--- Information shown Enclosed Below ---
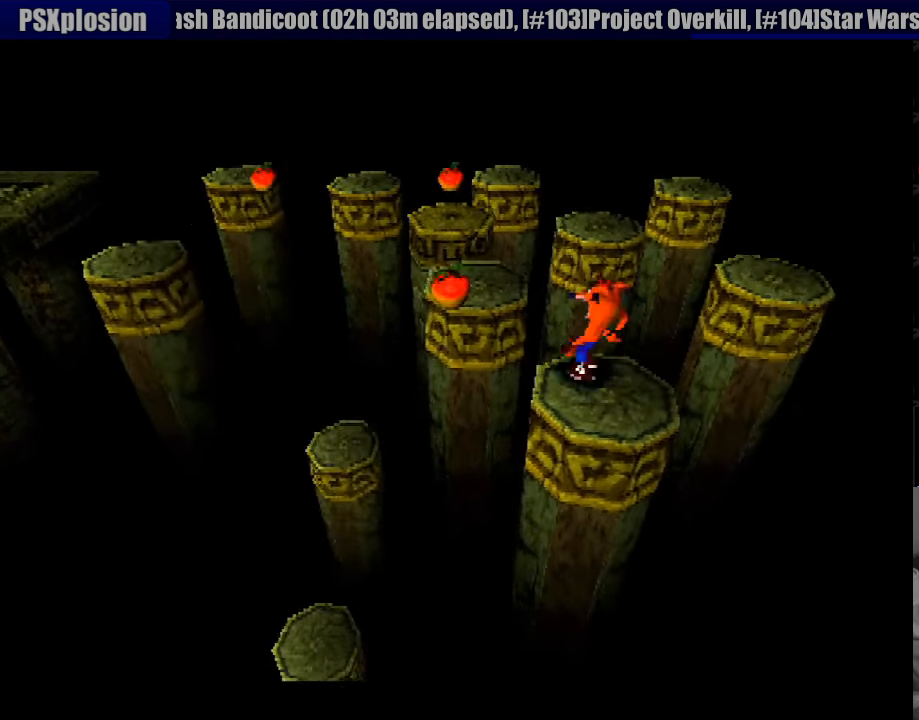
{"buttons": [], "events": [[83, "DPAD_LEFT", "down"], [200, "START", "down"], [217, "START", "up"], [317, "CROSS", "up"], [317, "DPAD_UP", "up"], [333, "DPAD_UP", "down"], [383, "DPAD_UP", "up"], [433, "DPAD_LEFT", "up"]]}
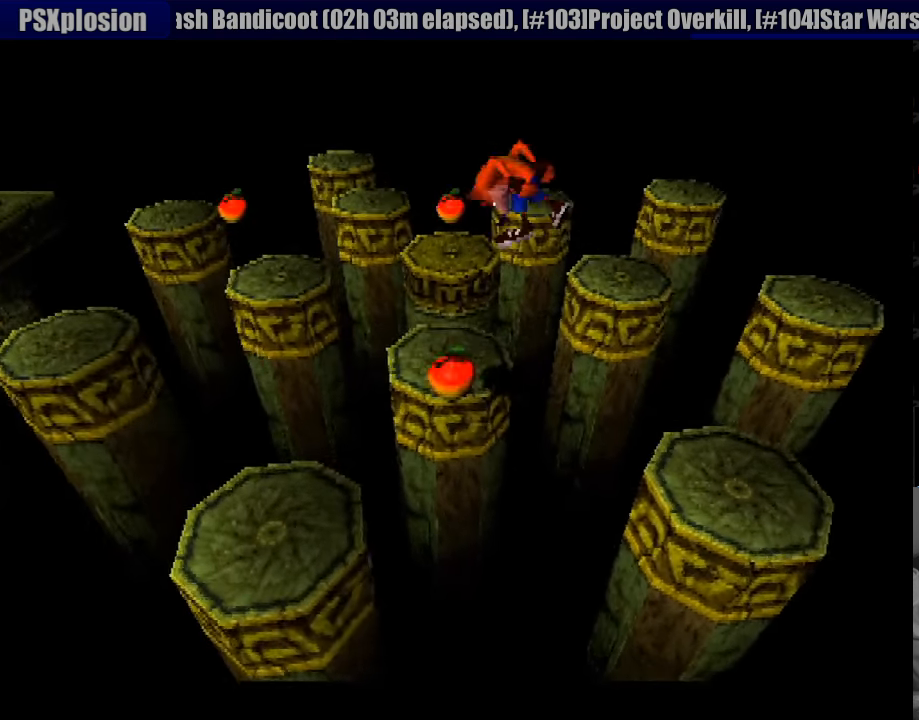
{"buttons": ["CROSS", "DPAD_UP"], "events": [[283, "DPAD_UP", "down"], [300, "DPAD_LEFT", "down"], [417, "CROSS", "down"], [450, "DPAD_LEFT", "up"]]}
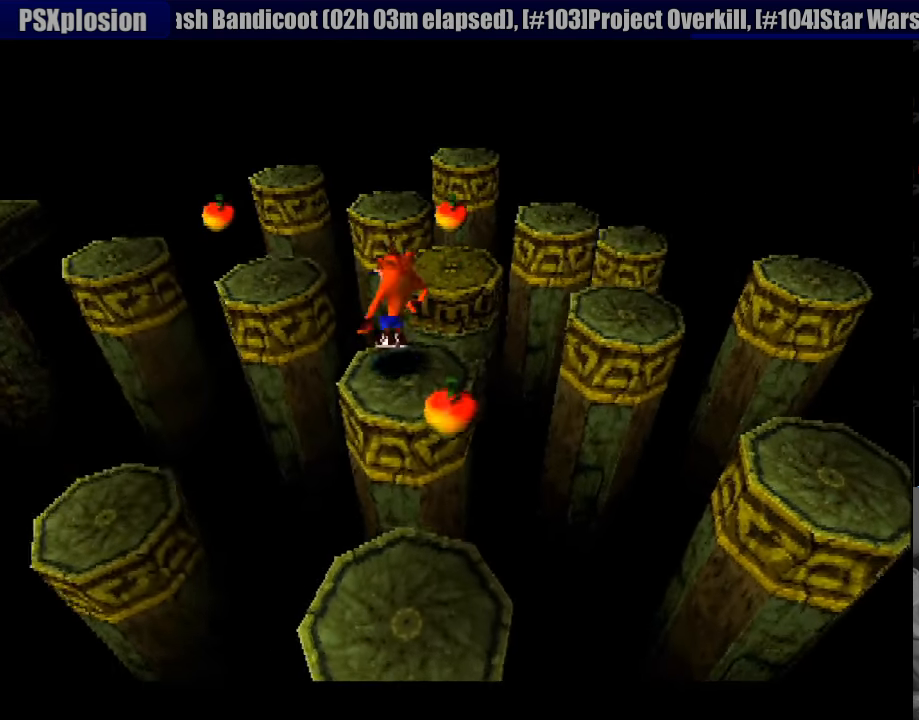
{"buttons": ["CROSS", "DPAD_UP", "DPAD_LEFT"], "events": [[117, "DPAD_LEFT", "down"], [200, "CIRCLE", "down"], [217, "CIRCLE", "up"]]}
--- End of Enclosed Information shown ---
● **Your objective**:
The listing is to be reproduced in full and exactly, except that its pictures are to be dropped.

● **Your response**:
{"buttons": [], "events": [[83, "DPAD_LEFT", "down"], [200, "START", "down"], [217, "START", "up"], [317, "CROSS", "up"], [317, "DPAD_UP", "up"], [333, "DPAD_UP", "down"], [383, "DPAD_UP", "up"], [433, "DPAD_LEFT", "up"]]}
{"buttons": ["CROSS", "DPAD_UP"], "events": [[283, "DPAD_UP", "down"], [300, "DPAD_LEFT", "down"], [417, "CROSS", "down"], [450, "DPAD_LEFT", "up"]]}
{"buttons": ["CROSS", "DPAD_UP", "DPAD_LEFT"], "events": [[117, "DPAD_LEFT", "down"], [200, "CIRCLE", "down"], [217, "CIRCLE", "up"]]}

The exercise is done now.